En attendant je te dis pas au revoir car tu vas pas m’entendre, t’as sûrement les oreilles qui sifflent.

27 commentaires

  1. Christophe C. il devrait écrire sur ce qu’il aime, défendre Paddy McAloon par exemple, dans ce monde où BBiolay fait figure de Gil Evans pop (Ha!Ha!), être vraiment inrockuptible quoi! Pas défoncer de pauvres anim TV dont on se tape complètement. Mais il ne supporte pas qu’on lui dise ça.

  2. Ya plein de gens bien plus intéressants à défoncer pourtant : Pascale Clarke, Woodkid, Pulvar, Pigasse, Kechiche, Terrence Malick, Franz Ferdinand, Beigbeder, Valls, Biolay en effet…oh wait…

  3. Tant qu’on peut tapper sur Hanouna je ne me sens pas dérangé. J’ai quand même un de mes amis proches qui m’a dit que son émission était « vraiment pas mal »…

  4. Malgres ce style toujours aussi bon, permets moi de te dire cher Bester que c’est l’hopital qui suce des bites !!

    Taper sur des cibles faciles c’est ton domaine non ?!

  5. Le truc marrant serait quand même que ledit Conte réponde à ce billet d’humeur par un de ses billets durs. « Cher Bester Langs, BLABLABLABLABLABLA…[…] Je t’embrasse pas, etc ».

  6. Les billets durs au début c’était pas mal et puis ça a fini par lasser… Il est certain qu Audrey Pulvar aurait mérite le sien, si ça se trouve Conte l a écrit et fait rire ses copains de bureau avec…
    Mais si je trouve que ce « coup dur pour billets mous » est bien écrit et assez juste je me rappelle aussi que pendant longtemps les articles de Conte étaient une bonne raison de lire les inrocks.
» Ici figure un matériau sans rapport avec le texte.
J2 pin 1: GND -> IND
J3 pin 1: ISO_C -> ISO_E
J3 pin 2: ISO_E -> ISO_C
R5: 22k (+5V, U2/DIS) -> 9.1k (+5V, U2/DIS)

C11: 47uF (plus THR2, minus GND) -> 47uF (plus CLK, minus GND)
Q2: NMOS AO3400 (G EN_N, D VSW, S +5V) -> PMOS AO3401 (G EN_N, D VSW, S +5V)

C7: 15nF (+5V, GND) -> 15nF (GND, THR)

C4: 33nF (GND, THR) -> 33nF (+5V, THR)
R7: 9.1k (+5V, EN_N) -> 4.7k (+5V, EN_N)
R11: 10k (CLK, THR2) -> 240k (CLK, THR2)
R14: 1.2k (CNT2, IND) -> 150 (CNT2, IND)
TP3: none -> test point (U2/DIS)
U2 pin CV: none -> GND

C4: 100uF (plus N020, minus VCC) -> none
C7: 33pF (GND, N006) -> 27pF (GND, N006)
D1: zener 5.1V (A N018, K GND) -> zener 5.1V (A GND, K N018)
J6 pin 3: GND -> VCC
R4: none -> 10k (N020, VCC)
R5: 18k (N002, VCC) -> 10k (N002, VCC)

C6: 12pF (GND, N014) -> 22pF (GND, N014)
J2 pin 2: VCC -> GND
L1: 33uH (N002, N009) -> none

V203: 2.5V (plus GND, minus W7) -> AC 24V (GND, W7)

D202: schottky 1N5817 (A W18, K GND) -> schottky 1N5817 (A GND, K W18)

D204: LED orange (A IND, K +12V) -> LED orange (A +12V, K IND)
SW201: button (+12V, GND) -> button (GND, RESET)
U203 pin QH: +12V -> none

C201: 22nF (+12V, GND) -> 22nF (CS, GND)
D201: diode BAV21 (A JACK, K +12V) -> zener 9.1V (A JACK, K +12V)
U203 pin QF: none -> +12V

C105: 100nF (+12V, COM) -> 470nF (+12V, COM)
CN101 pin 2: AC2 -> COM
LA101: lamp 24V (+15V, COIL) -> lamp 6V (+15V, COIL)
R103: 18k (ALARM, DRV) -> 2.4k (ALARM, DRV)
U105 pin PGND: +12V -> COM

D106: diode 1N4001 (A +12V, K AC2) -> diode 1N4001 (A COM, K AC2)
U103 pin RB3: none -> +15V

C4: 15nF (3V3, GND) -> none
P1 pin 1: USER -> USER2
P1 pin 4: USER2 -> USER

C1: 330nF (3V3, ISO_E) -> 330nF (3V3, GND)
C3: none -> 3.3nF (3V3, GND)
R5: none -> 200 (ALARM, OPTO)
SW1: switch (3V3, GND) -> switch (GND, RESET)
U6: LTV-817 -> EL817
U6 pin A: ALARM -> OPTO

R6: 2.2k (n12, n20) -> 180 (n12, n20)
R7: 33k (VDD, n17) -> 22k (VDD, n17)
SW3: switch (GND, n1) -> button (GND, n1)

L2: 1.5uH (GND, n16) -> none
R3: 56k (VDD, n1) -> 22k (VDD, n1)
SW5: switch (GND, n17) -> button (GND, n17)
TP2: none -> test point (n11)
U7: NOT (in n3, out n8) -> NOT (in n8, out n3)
Field Music, XTC, Rollerskate Skinny etc, etc… Des sujets plus intéressants que Hanouna. Mais il y a bien longtemps que je ne lis plus les inrocks.

  7. Bien vu il a aussi eu de belles réponses concernant son billet sur Soan. Si le gars fait quelques envolées à la télé parce qu’il n’y passe pas souvent, c’est quand même un auteur compositeur interprète de talent ! Cyril Hanouna je n’aime pas donc je ne jugerai pas…

  8. j’suis tombé sur ce pavé condescendant par hasard, et y’a un truc qui choque, c’est quand un mec critique un autre mec en faisant exactement la même chose que lui

  9. Les billets mou,La diarrhée verbale de monsieur le comte des inrocks en pull jacquard bleu, à mettre dans le panier des ultras égocentriques de basterra et consort.C’est typiquement français d’avoir des bastringues pareil.Leur culture musicale est très surestimé

  10. Pfiouuuu
    C’est nul dis donc.
    Ca paie bien de se payer la tête de n’importe qui juste pour le fun ?
    Profitez-en parce que c’est en train de passer de mode.

    Je vous embrasse pas hein, avec toutes ces méchancetés gratuites, vous devez puer de la gueule grave.